Problem requirements: Copy verbatim the block of lines in the entries below whose first line contains "NASTAVENIE COOKIES" and whose last line contains "Odmietnuť všetko". Leave out all other lines.

────────────────────────────────────────

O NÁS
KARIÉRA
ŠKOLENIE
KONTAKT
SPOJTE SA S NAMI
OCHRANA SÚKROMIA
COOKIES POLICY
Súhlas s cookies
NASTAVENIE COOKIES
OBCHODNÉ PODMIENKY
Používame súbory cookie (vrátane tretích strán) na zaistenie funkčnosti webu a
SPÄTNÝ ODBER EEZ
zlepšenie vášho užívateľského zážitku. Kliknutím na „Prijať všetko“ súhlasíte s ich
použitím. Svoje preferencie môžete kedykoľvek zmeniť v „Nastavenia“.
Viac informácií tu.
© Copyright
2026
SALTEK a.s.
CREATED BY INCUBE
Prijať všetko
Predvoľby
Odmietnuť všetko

────────────────────────────────────────

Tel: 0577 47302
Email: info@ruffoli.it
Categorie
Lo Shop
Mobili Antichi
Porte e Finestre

────────────────────────────────────────

Answer space:
NASTAVENIE COOKIES
OBCHODNÉ PODMIENKY
Používame súbory cookie (vrátane tretích strán) na zaistenie funkčnosti webu a
SPÄTNÝ ODBER EEZ
zlepšenie vášho užívateľského zážitku. Kliknutím na „Prijať všetko“ súhlasíte s ich
použitím. Svoje preferencie môžete kedykoľvek zmeniť v „Nastavenia“.
Viac informácií tu.
© Copyright
2026
SALTEK a.s.
CREATED BY INCUBE
Prijať všetko
Predvoľby
Odmietnuť všetko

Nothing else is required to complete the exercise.